図7に示した結果から、第1側面52cの冷却速度を低下させた条件5の解析では、条件4の解析に比べて、ポイント52bに対するポイント54bの上方への変位量が大幅に低下したことが分かる。すなわち、第1側面52cの冷却速度を低下させることによって、第1環状部52の下方への凸形状の程度を小さくできることが分かった。
(本発明の実施形態)
本発明は上記の知見に基づいてなされたものである。以下、本発明の一実施形態に係る環状歯車の製造方法について図面を参照しつつ説明する。以下においては、図1で説明した形状を有する歯車素材100に焼入れ処理(例えば、浸炭焼入れ処理)を施して環状歯車を製造する場合について説明する。

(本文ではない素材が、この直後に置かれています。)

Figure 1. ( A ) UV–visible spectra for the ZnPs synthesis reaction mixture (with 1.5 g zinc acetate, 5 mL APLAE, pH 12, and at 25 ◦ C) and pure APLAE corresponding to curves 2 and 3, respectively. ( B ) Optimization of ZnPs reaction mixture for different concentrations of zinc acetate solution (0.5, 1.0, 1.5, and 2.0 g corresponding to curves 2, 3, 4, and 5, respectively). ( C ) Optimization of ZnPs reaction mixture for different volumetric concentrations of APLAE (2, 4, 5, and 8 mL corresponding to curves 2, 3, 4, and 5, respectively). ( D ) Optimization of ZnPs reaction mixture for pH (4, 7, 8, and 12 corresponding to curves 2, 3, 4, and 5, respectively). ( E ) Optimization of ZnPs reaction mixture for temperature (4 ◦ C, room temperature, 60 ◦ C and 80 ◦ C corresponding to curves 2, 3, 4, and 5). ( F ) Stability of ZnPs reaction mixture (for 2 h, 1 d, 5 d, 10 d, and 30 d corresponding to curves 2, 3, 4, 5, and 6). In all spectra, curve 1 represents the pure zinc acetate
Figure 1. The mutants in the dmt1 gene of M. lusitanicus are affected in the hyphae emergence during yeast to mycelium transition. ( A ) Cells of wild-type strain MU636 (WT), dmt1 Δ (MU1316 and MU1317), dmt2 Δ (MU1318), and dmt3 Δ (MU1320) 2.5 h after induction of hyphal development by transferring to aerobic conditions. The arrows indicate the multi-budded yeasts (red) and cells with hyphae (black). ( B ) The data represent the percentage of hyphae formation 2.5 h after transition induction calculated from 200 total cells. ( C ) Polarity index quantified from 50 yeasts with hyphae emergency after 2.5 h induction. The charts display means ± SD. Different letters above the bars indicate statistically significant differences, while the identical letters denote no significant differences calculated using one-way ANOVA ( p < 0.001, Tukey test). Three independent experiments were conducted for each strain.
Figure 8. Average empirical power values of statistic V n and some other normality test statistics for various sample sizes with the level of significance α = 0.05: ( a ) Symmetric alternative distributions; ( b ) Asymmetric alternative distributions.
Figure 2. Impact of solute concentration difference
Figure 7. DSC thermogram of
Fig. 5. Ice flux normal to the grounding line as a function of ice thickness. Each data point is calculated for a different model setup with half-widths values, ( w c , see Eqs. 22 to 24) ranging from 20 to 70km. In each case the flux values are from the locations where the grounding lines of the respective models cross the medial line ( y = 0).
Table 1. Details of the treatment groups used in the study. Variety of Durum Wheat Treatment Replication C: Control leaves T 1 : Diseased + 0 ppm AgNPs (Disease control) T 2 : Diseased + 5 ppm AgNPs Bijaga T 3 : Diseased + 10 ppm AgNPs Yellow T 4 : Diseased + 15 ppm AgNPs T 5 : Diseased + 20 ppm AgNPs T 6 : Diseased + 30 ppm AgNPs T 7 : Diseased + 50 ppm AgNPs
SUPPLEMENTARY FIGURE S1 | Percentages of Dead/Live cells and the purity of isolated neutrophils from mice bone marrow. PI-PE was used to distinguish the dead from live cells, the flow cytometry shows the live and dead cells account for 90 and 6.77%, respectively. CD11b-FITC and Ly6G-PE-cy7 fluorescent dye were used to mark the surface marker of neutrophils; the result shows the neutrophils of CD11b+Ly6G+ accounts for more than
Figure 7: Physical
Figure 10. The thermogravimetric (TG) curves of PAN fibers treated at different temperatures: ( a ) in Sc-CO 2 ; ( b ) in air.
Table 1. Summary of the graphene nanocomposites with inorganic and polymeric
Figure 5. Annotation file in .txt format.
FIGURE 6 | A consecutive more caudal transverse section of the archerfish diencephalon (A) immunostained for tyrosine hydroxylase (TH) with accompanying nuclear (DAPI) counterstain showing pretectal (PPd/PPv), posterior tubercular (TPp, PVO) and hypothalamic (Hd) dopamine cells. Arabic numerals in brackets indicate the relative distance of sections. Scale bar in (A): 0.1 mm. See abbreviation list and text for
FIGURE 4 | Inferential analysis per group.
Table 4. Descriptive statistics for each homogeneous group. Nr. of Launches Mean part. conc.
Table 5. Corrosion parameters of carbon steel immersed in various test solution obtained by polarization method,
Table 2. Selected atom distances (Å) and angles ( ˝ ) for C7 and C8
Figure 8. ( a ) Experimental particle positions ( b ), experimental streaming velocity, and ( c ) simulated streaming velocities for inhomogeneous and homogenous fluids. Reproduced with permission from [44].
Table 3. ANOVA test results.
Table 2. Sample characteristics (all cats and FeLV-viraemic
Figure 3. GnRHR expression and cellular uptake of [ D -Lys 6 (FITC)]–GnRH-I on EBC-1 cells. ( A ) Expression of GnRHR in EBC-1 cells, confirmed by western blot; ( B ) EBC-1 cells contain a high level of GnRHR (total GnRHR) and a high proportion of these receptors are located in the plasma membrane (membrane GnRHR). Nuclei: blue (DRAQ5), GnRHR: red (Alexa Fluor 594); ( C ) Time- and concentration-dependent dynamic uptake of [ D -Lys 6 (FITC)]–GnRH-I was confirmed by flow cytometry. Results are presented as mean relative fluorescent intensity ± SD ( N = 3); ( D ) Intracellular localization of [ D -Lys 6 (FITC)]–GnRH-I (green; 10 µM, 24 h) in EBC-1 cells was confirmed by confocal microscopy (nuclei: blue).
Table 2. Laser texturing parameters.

なお、歯車素材100は、例えば、素材鋼を通常の方法で溶製した後、熱間で圧延又は鍛造し、更に必要に応じて熱処理を行い、次いで切削および圧造等によって所望の歯車形状とすることによって製造することができる。素材鋼としては、公知の種々の肌焼鋼を用いることができる。焼入れ処理のヒートパターンとしては、公知の焼入れ処理のヒートパターンを採用できるので、ヒートパターンの詳細な説明は省略する。
図8は、冷却処理時に利用される支持ユニットおよび支持ユニットに支持された複数の歯車素材を示す図である。また、図9は、複数の歯車素材の冷却方法を説明するための図である。
図8を参照して、本実施形態では、複数の歯車素材100は、各歯車素材100の軸心が鉛直方向に略平行になるように、支持ユニット200に支持される。言い換えると、複数の歯車素材100は、各歯車素材100の第1環状部12の一対の側面12a,12bが鉛直方向を向くように、支持ユニット200に支持される。そして、複数の歯車素材100は、上記のように支持ユニット200に支持された状態で、図9に示すように、油槽300に貯留された油302中に浸漬される。すなわち、本実施形態では、各歯車素材100の軸心が鉛直方向に略平行になるように複数の歯車素材100を油302中に浸漬して、冷却処理が行われる。
図8を参照して、支持ユニット200は、鉛直方向に延びる柱状(本実施形態では円柱状)のガイド部材202と、鉛直方向に並ぶようにガイド部材202に嵌められた複数のスペーサ204とを含む。
スペーサ204は、鉛直方向から見て、歯車素材100の中心部に位置する本体部40と、本体部40から歯車素材100の径方向外側に向かって延びる複数のアーム部42とを有する。本体部40は、ガイド部材202を通すことができるように、筒形状(本実施形態では円筒形状)を有している。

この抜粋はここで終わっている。